Seven months later, we moved from our two-bedroom apartment into our first home and we were no further forward than we had been a year earlier. After we were settled in, Bryan looked through the Yellow Pages, found the section we needed and phoned a clinic hoping they could direct us. They were a OB/GYN clinic, but one of their doctors also specialised in infertility and high risk pregnancies. The receptionist shuttled us to the right doctor and made an appointment for us.
It was mid-September of 2003 when we walked into the doctors’ office that resembled a spacious, beautifully designed lodge more than it did a place to practice medicine. The dimly lit, expansive room was filled with brown leather couches and mission-style chairs, beautiful wooden floors and an open, ceiling-to-floor stone fireplace. I felt at ease instantly.
It was there I met Dave. Not Dr. so-and-so. Just Dave. Of all the doctors I have met in my life, this man tops my list – and not just for the obvious reasons either. He was charismatic, but in a gentle non-assuming way. He smiled, he listened, he asked questions and he sympathised. His unspoken words spoke volumes too. His bedside manner was exceptional and I would have gladly shared all my medical history with this man just so he could make me feel better about everything.
It wasn’t an appointment, it was a therapy session.
He asked me the routine questions: How long is your cycle? How long have you been trying? Have you tracked your BBT? And more. When I mentioned my chart, I told him of my concerns and he said he wanted to try something. Then a question I wasn’t expecting: “Which day of your cycle are you on right now?” “Day 5”, I said proudly. “Perfect. I want to try you on a 5-day regimen and then after that, have intercourse on Day 10, Day 12, Day 14 and 16.” This was already more than anyone else had done for us.
Interesting. No more 11, 13, 15 and 17. It seemed so foreign to me all of a sudden.
There was something about it, a feeling I can’t really describe. I just knew. I wasn’t even technically late the morning I ran downstairs in the dark and took the pregnancy test. A positive. I had to blink and just make sure. I was quiet for the very first time. I just sat for hour-long seconds and stared at the little piece of technology I had just peed on that changed my life.
As I walked quietly back into our bedroom and slipped back under the covers, I leaned over to where my husband lay and whispered, “Bryan, I’m pregnant” : The words I had longed to say in two very long years. We hugged, weeping together, unable to really come to terms with the reality of the situation.

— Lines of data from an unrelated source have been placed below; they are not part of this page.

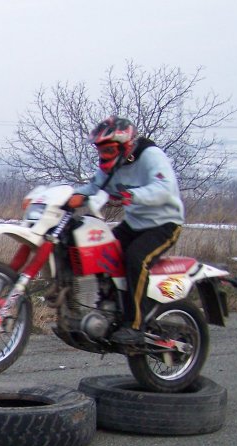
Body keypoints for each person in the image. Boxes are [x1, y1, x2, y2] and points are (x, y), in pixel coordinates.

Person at [64, 116, 185, 345]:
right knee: (102, 253)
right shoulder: (113, 165)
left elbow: (165, 188)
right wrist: (71, 196)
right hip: (134, 223)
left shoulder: (150, 156)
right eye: (100, 150)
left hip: (164, 224)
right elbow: (95, 186)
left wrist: (132, 195)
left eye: (109, 149)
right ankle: (109, 310)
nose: (104, 155)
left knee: (135, 259)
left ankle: (135, 326)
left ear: (126, 145)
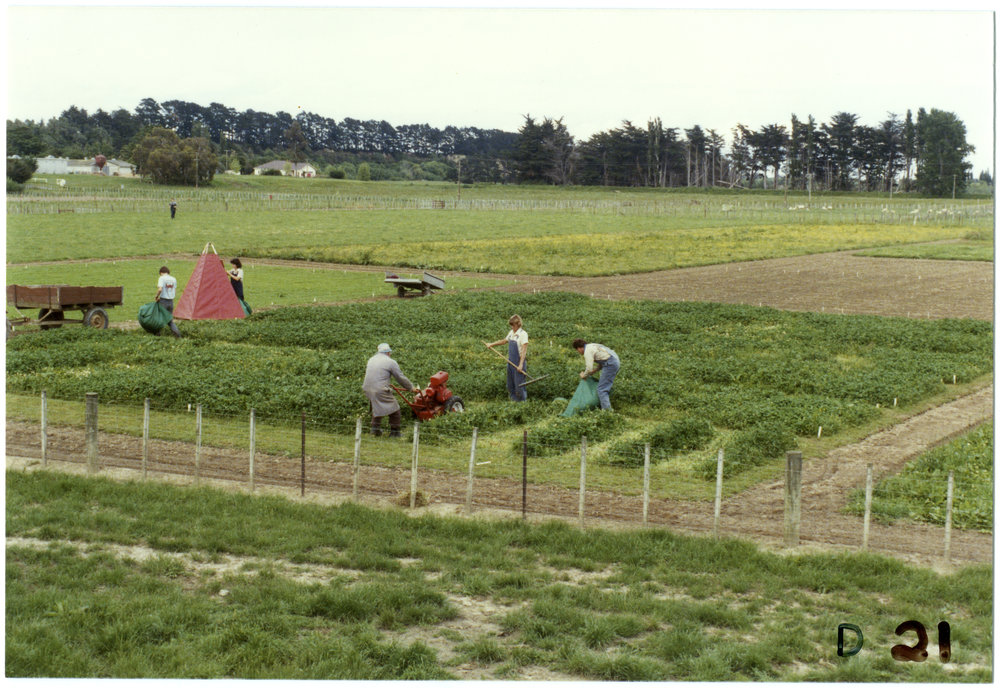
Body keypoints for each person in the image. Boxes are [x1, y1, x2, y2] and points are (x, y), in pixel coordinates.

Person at [362, 343, 418, 437]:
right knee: (395, 409)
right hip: (379, 389)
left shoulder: (372, 359)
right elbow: (400, 377)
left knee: (377, 407)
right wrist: (411, 388)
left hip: (367, 388)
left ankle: (375, 430)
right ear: (388, 352)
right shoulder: (390, 362)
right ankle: (395, 432)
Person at [485, 314, 529, 402]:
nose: (512, 327)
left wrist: (520, 365)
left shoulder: (523, 334)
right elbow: (504, 341)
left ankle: (522, 404)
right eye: (511, 325)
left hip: (518, 363)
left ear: (518, 324)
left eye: (513, 325)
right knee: (510, 385)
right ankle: (513, 402)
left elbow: (524, 351)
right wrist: (491, 344)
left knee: (519, 385)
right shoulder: (511, 333)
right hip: (511, 362)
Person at [573, 338, 620, 411]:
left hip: (611, 364)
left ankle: (607, 412)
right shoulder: (592, 345)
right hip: (614, 361)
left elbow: (589, 368)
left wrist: (584, 375)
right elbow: (603, 359)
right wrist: (594, 370)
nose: (578, 352)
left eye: (577, 350)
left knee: (602, 389)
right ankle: (605, 406)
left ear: (579, 348)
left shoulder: (587, 351)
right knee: (604, 386)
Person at [155, 266, 182, 338]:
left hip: (163, 301)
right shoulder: (173, 279)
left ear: (160, 272)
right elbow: (175, 290)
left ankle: (157, 336)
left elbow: (160, 289)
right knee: (169, 320)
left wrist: (157, 296)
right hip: (171, 301)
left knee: (159, 318)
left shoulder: (161, 278)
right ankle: (178, 335)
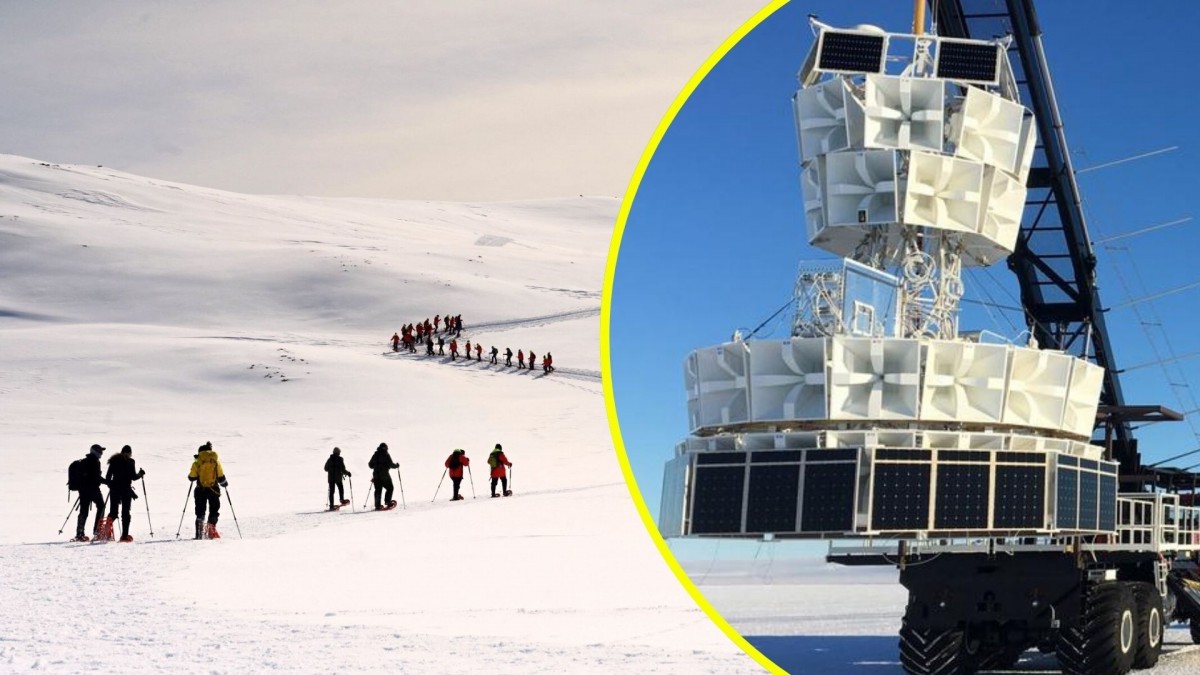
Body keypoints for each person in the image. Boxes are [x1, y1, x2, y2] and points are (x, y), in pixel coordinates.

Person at [105, 445, 146, 542]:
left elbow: (108, 477)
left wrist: (111, 485)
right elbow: (133, 477)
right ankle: (124, 536)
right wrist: (140, 474)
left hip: (114, 489)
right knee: (125, 513)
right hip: (125, 490)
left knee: (113, 512)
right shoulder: (130, 461)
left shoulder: (113, 461)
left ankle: (106, 530)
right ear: (128, 453)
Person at [188, 441, 228, 539]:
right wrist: (224, 484)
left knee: (200, 511)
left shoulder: (197, 462)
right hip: (213, 490)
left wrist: (193, 476)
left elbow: (192, 477)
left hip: (200, 490)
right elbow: (221, 476)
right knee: (214, 509)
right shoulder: (215, 462)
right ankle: (211, 531)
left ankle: (199, 534)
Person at [73, 444, 108, 541]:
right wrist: (108, 482)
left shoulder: (85, 461)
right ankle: (97, 531)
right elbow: (96, 477)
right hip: (93, 489)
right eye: (100, 451)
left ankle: (79, 533)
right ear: (95, 451)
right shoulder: (95, 462)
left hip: (83, 489)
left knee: (84, 511)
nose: (101, 453)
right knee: (101, 506)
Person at [368, 442, 398, 510]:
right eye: (387, 448)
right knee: (390, 488)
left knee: (378, 490)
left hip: (376, 475)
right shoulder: (386, 454)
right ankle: (387, 501)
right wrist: (396, 465)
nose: (387, 449)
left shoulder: (375, 454)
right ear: (384, 448)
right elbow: (391, 464)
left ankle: (377, 505)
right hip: (384, 475)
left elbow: (370, 465)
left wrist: (375, 466)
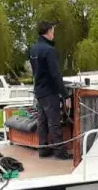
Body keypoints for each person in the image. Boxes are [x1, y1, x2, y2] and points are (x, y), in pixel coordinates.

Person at [29, 20, 70, 159]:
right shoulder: (49, 50)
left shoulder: (33, 49)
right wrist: (65, 95)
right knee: (54, 121)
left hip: (39, 91)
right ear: (48, 31)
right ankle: (60, 152)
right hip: (49, 91)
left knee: (42, 121)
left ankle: (43, 148)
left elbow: (36, 72)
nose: (54, 34)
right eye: (53, 31)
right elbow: (55, 74)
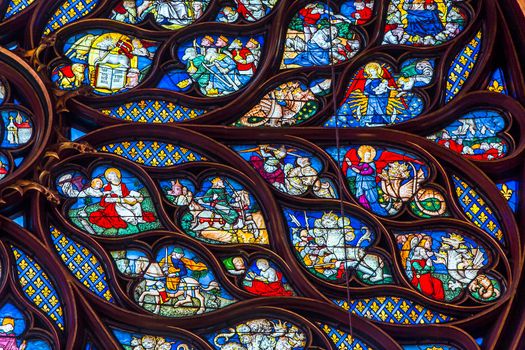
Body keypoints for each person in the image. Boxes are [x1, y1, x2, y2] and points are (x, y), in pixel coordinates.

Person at [89, 168, 155, 229]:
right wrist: (119, 200)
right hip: (116, 205)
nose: (115, 177)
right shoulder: (108, 187)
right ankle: (134, 221)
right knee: (129, 215)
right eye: (112, 176)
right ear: (109, 179)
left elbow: (127, 193)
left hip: (126, 202)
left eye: (115, 175)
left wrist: (137, 195)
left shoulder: (123, 185)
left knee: (137, 205)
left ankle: (139, 219)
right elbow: (107, 199)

It was a Saturday, the 19th of June and the day before Father’s Day; five o’clock and definitely time for dinner. The nurse handed you to me and smiled. I studied your sweet face, counted your fingers and toes and kissed your tiny forehead. You made me a mother and stole my heart. I will never forget that day.
I have loved watching you grow and learn, and despite how hard some stages have been, I decided a long time ago to stop wishing them away and embrace everything. Thank you for reminding me what it’s like to be four.
Oh, and if your brother ever asks about his middle name, just tell him about Dave.
1 day old
6 months old
2 years old
He wanted to go outside, but knew he needed socks and shoes. So he put daddy’s on.